Auberge de la Couronne: the countryside’s best kept secret

In the About section of this blog I talk a bit about valuing balance in cooking and eating. Part of that balance to me is also about totally splurging every once in a while. You know, kick off the shoes, let off some steam, scratch the itch. And yes, there comes a time in a green gourmande’s life (or year. or month. or week…)  when she just has to toss caution to the wind, take the current as it serves (as it were)…. and live downright indulgently.

And that is when you decide to go to your favorite restaurant. 

Well, favorite. How do you reallly pick a favorite? The restaurant you choose on any given night usually has more to do with what you’re in the mood for in.that.very.moment.  Maybe you typically love Italian the most, but tonight you just have to have sushi. And until Geneva comes up with New York’s variety of fusion cuisine, well, you gotta pick just one.

But then there are those restaurants that top the list when it comes time to celebrate a special occasion. Or that comfort you need when you’ve had a sh*tty week and you want to treat yourself. You went there since you were a kid every time your family came to visit and have these warm, fuzzy associations with the scripted name on the awning, the cast iron light fixtures, the creaky wooden chairs, and the rural neighborhood atmosphere that, to me, is the origin of the restaurant.

The Auberge de la Couronne is that place. Located in rural Geneva, right on Jussy’s village square, with the Saleve and the vineyards as a backdrop, this little village inn makes you feel like you’re in your own neighborhood dining room. The people are real. They live down the street and pass their craft down to the following generation. The service is simple and warm. And above all, the food – the food!

The menu is traditional from start to finish: salade de chevre, salade gourmade with foie gras, filets de perches, chasse during the season, tuna or steak tartars, entrecote with your choice of sauces, and a dessert list that includes tarte tatin and all its classic compatriots.

But after (how many??) years of driving out there, we don’t even need to crack the menu open anymore. For any meat eater, the first choice, hands down has to be the chateaubrilland, aux morrilles, with seasonal vegetables and french fries. The mushroom sauce stands out as one of the most naturally flavorful and unctuous I’ve had, and the meat cooked to  tender perfection. I also will go out of my way to go there just to eat their french fries, which are of the thin, delicate and crispy sort – not oily, not oversalted, not ‘meaty’ like those other fries tend to be.
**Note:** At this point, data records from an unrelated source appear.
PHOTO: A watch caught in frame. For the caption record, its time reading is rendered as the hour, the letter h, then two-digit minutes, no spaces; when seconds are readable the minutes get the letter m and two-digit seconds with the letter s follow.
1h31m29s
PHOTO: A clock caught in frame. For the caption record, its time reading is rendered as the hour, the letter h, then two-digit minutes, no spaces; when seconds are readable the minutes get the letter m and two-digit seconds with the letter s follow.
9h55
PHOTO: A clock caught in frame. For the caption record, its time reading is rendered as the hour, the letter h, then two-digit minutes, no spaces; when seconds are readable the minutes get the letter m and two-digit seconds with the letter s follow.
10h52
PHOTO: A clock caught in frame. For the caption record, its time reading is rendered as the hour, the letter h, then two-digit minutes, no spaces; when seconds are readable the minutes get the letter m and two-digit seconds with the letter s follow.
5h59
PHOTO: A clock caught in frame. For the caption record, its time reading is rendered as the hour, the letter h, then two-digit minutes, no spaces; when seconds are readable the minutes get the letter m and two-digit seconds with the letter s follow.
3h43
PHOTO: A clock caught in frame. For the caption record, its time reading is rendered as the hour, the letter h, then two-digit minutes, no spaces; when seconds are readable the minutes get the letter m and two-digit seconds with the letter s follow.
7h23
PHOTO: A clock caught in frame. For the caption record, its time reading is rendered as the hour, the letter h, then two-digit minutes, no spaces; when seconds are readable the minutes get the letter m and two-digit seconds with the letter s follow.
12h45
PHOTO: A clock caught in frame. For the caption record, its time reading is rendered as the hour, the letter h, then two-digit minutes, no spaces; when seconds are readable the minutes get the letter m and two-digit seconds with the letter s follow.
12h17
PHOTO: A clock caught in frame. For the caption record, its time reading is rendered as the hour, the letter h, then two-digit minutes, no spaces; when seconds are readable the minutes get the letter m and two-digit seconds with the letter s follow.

The whole dish spells elegance and decadence.

Presenting: Chateaubrilland aux morilles

The best Coupe Denmark this side of…. Denmark 

As someone who has an extremely demanding and temperamental sweet tooth, I tend to pick my dessert before my main course. You know, in an attempt to have some sort of coherent and balanced overall meal. But again, as you may have caught in the about section of this blog, I judge a restaurant primarily on its dessert, and particularly on its Coupe Denmark, if it’s on the menu.

Which is what I consistently order at la Couronne. Call me crazy, but I think this is the last restaurant in town that actually melts down its own dark chocolate sauce. What, you think it’s not an art? Clearly you haven’t tried this chocolate sauce. It is thick and dark, buttery and warm, and served at that point perfect temperature where it will neither congeal when it hits the ice cream, nor will it melt the whole thing into a soggy mess. Nope, not this chocolate sauce. This sauce stands on its own, allowing the vanilla ice cream to speak for itself when it hits your palate. A  perfectly harmonious union.

(Half portion of) Coupe Denmark

Beyond the classics

Everything I’ve tried on the menu is good, but the other main attraction to me are the filet de perches. Best to get those in the summer, when they are usually fresh from the lake. My dinner companions also favor the tartare, and although I don’t know much about this dish, they assure me it is worth the trip as well. In general, best to go with people you’re close to for good wine, good food, and lots of good discussion. You’ll live feeling nourished in every sense of the term.


Not the easiest place in the world to get to, but if you have a car, you can put this into your google maps app. If you’re going by bus, you can take the C from Rive to Jussy-Place.